It is hard being a small business. I know it from experience. There is something to be said about financial muscle, economies of scale and scope, access to the best and the brightest, etc. – things that big businesses enjoy by virtue of being big.

Yet, there is one area where I believe that smaller businesses can have considerable advantage – only if they were to recognize and seize the opportunity.

That area is analytics.

Before we talk about what advantages small business can have, let us reflect for a moment on the purpose of analytics. All analytics exists to drive better decision making. When we talk about decisions made using analytics, we are mostly talking about tactical or operational decisions, although sometimes the decisions involved could be quite strategic in nature.

Optimization of scarce resources is applicable to businesses of all sizes, but in the case of small businesses, even the survival can sometimes depend on how they utilize their resources. It is in this context that analytics is even more relevant to small businesses, than it is to big businesses.

According to a seminal paper by Richard Hackathorn, the value of data [and consequently the decision made using that data] decreases with time as shown in the graphic:

Big businesses are generally excellent at making the right investments that reduce Data Latency and Analysis Latency, but they struggle with reducing Decision Latency. This is because unlike Data Latency and Analysis Latency, Decision Latency cannot be automated away. It depends on the culture that you build over a period of time, and big businesses don’t always have the right cultures that enable reduction of Decision Latency.
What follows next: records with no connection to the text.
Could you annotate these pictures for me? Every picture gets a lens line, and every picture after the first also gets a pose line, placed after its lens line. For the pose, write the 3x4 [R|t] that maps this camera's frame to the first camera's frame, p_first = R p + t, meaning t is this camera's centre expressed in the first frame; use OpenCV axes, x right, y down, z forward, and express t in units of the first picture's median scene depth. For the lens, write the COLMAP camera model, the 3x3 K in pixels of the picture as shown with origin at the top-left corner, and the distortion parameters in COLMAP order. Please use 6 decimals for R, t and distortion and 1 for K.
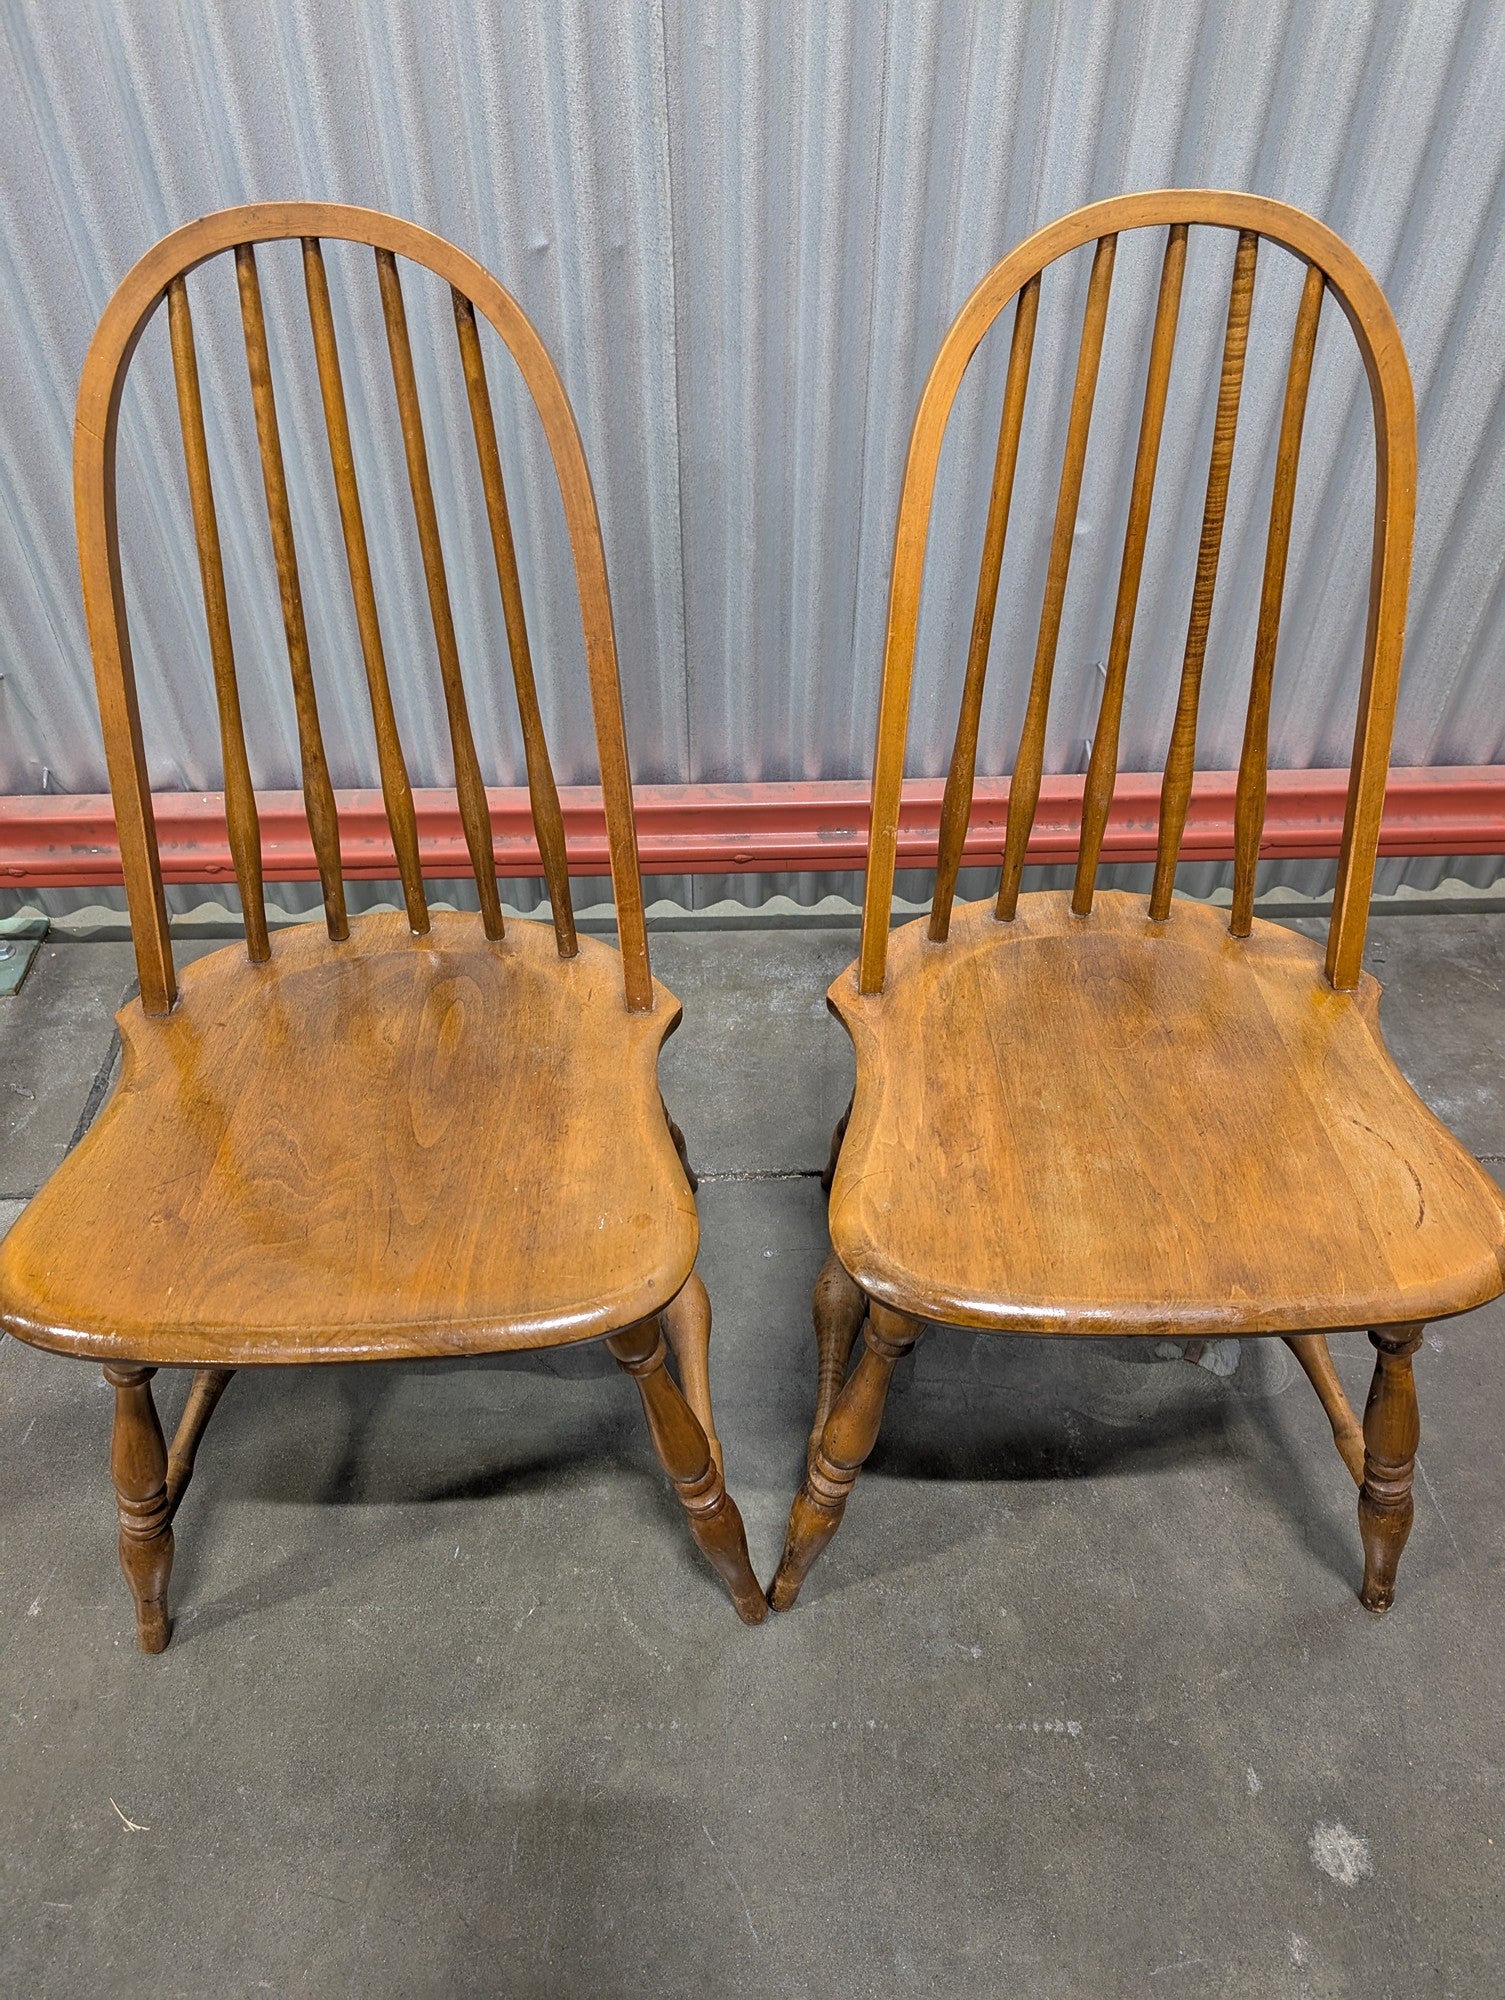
lens RADIAL K [[1461.7, 0, 752.5], [0, 1461.7, 1000.0], [0, 0, 1]] dist [0.036263, -0.033567]
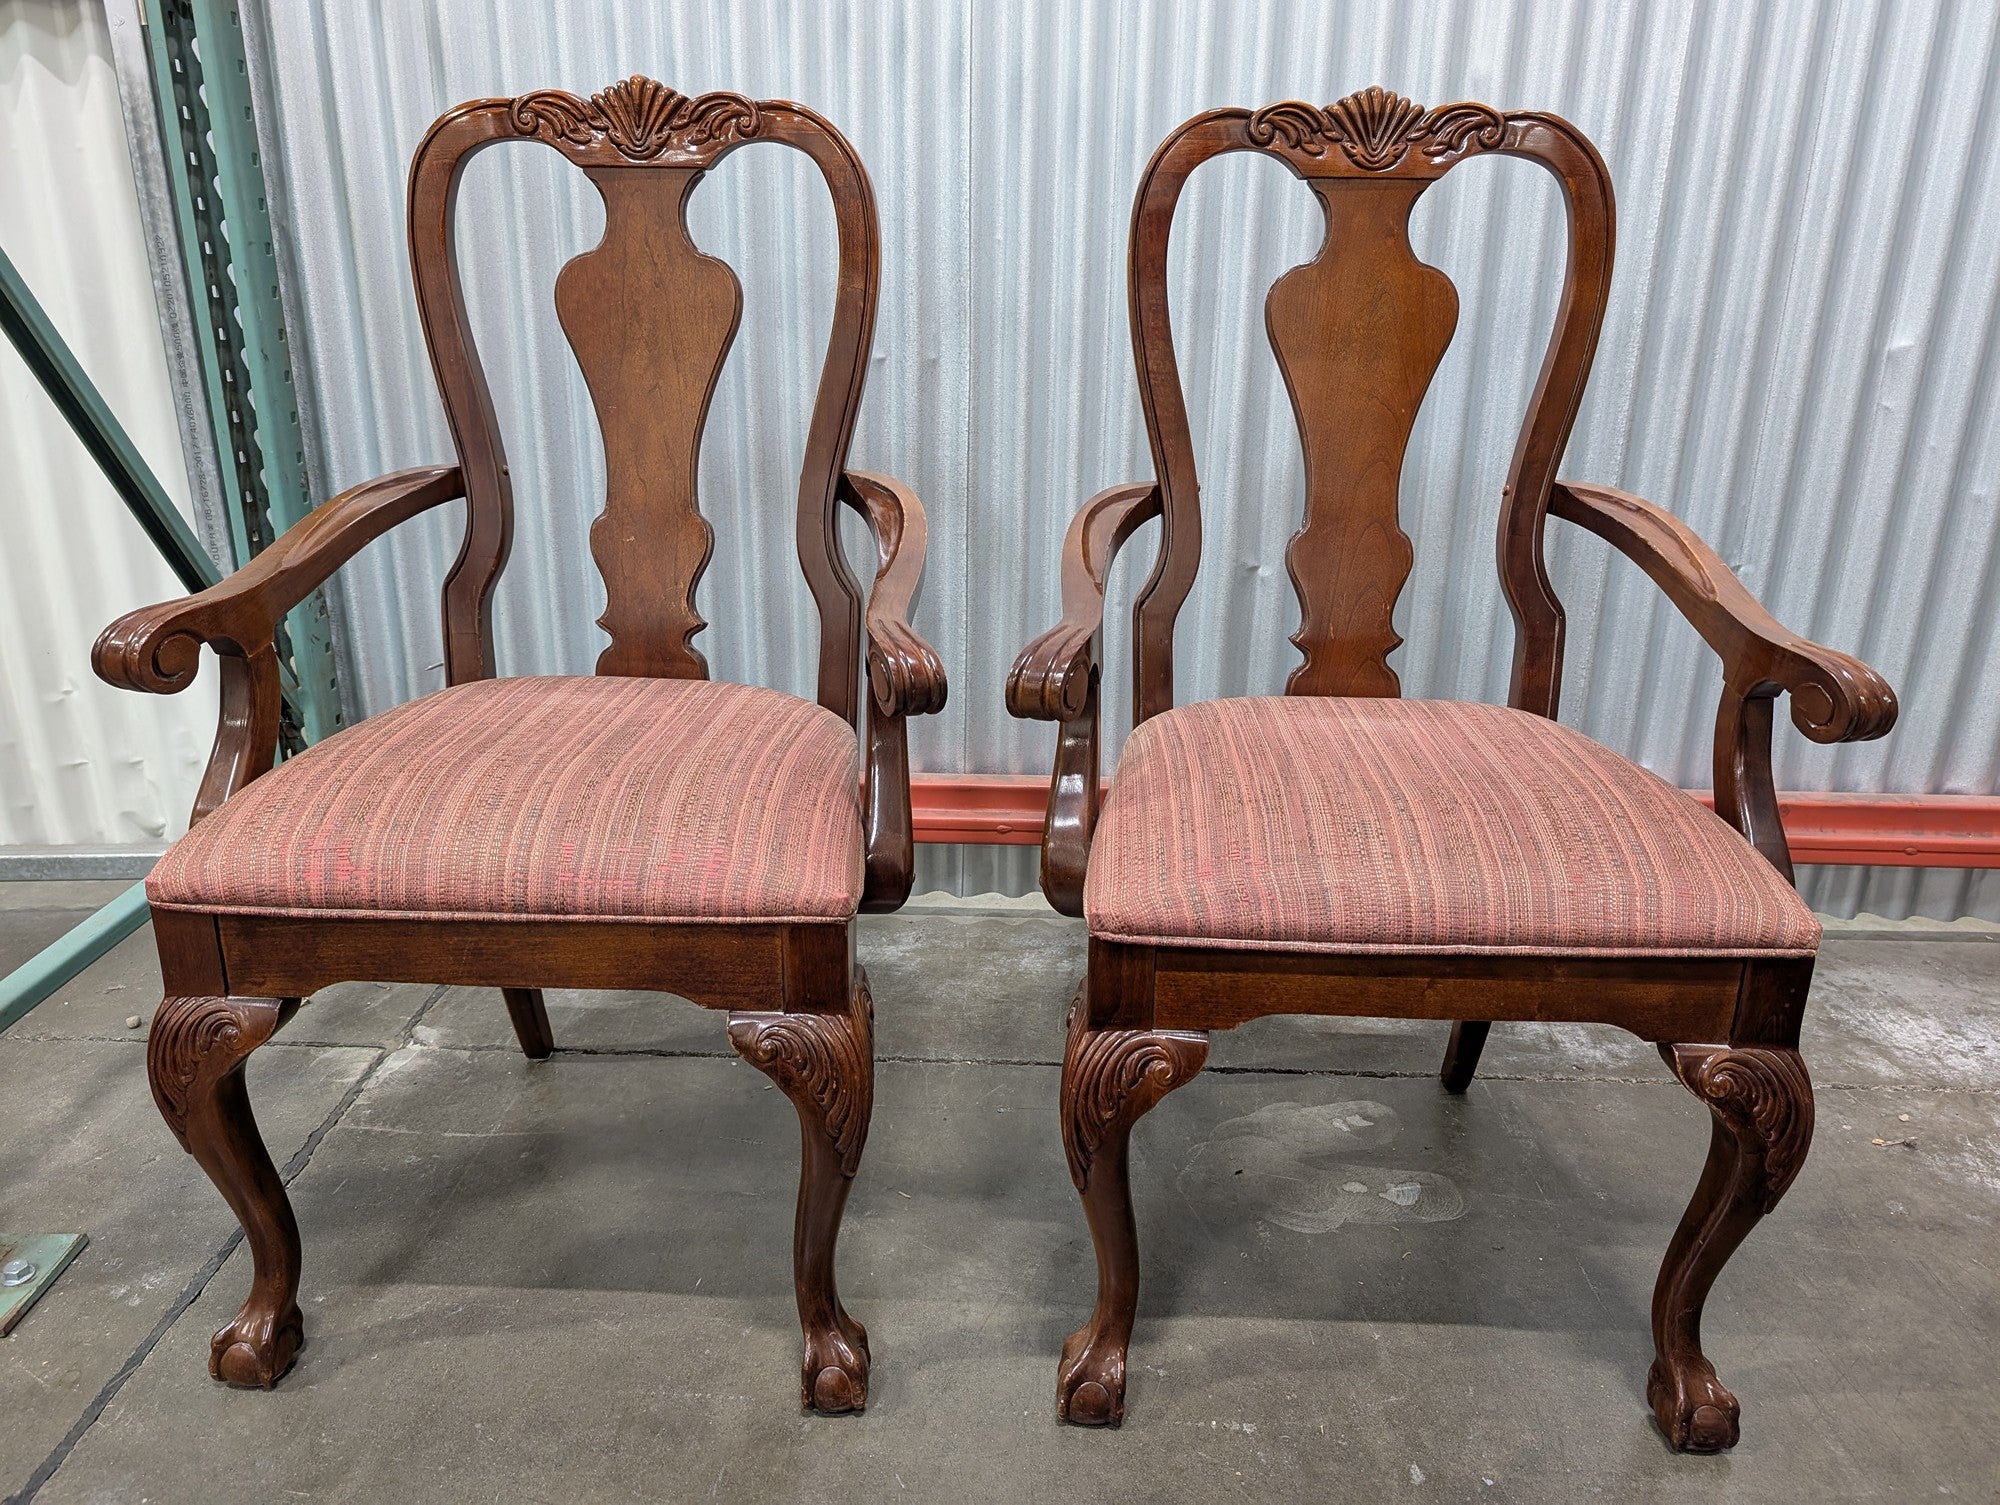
lens RADIAL K [[1476.3, 0, 1006.0], [0, 1476.3, 745.6], [0, 0, 1]] dist [0.031249, -0.025763]
pose [[0.998050, 0.035235, -0.051529, 0.077593], [-0.053782, 0.904401, -0.423280, 0.496782], [0.031688, 0.425226, 0.904532, -0.186658]]
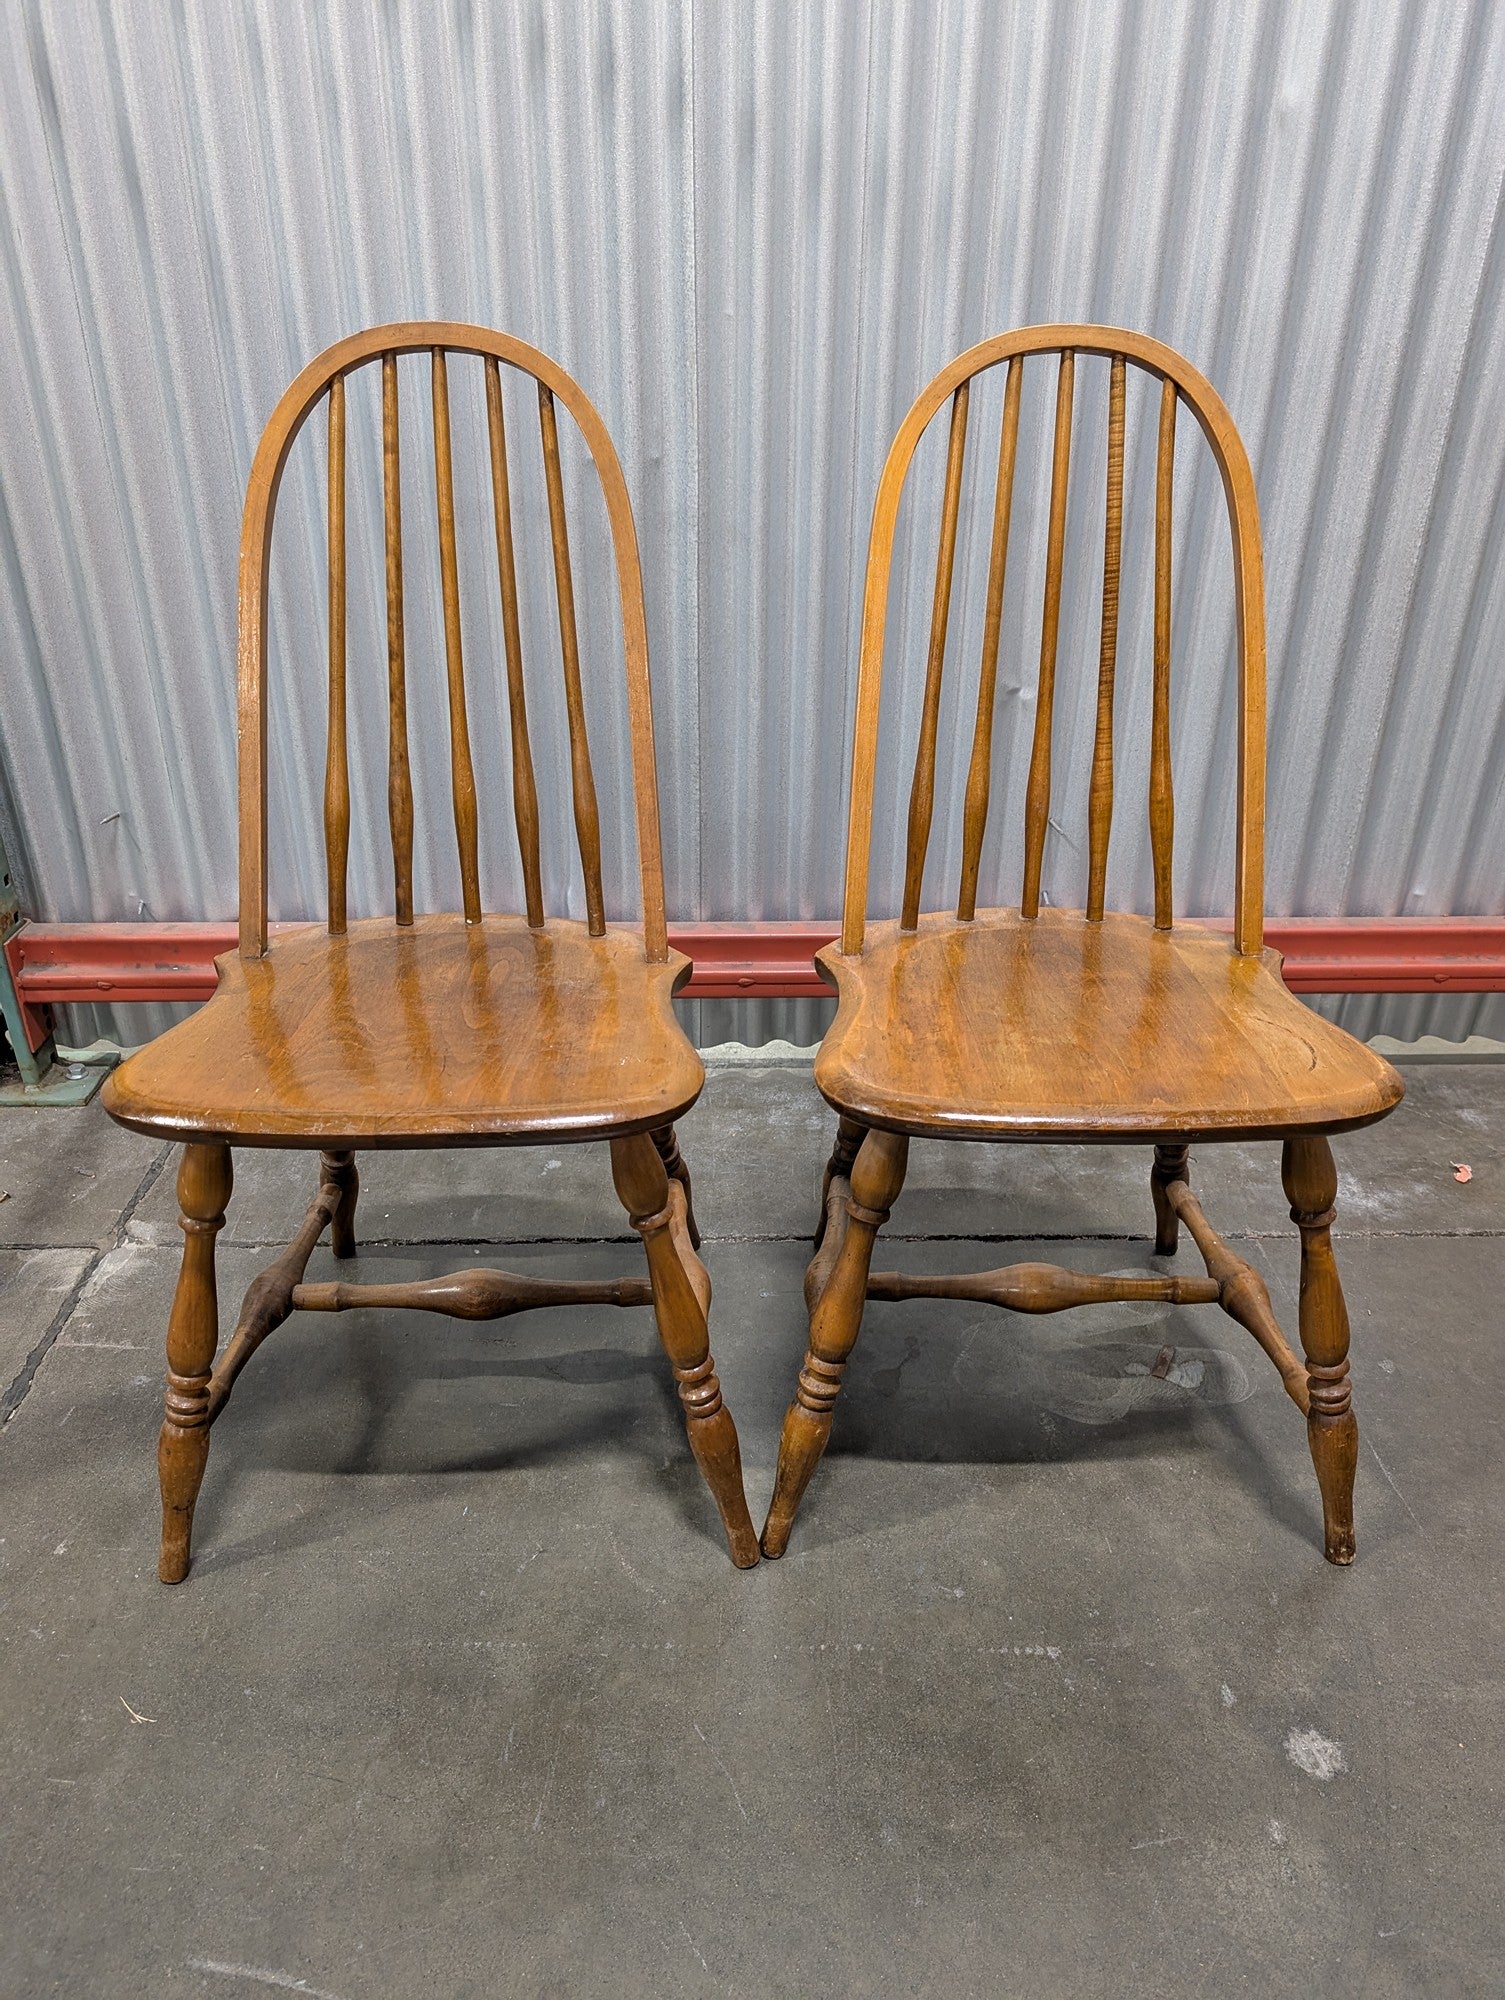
lens RADIAL K [[1466.8, 0, 756.9], [0, 1466.8, 1034.0], [0, 0, 1]] dist [0.031902, -0.027029]
pose [[0.999935, 0.011369, -0.001309, 0.005557], [-0.011294, 0.961886, -0.273218, 0.350947], [-0.001847, 0.273215, 0.961951, -0.114670]]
Small businesses are relatively new to the field of extracting value from data. There used to be a time when capturing data and analyzing it was the preserve of big businesses only, because the technology to do so was prohibitively expensive and it did not make sense for small businesses to invest in it. But today, it is no longer the case. Cloud based tools are as easy for small businesses to adopt, as they are for large businesses.

As technology takes care of the Data Latency and Analysis Latency for most part, there isn’t a significant difference between how these two affect small and large businesses.

But when it comes to Decision Latency, small businesses can really outperform their larger peers. Small businesses need not have the kind of bureaucratic, inertia-laden decision making that large businesses have and so they can have almost negligible Decision Latency.

And so, with every decision, small businesses can aim to realize a little extra value as compared to larger businesses. If done systematically over a sustained period of time, this can easily be turned into a significant competitive advantage.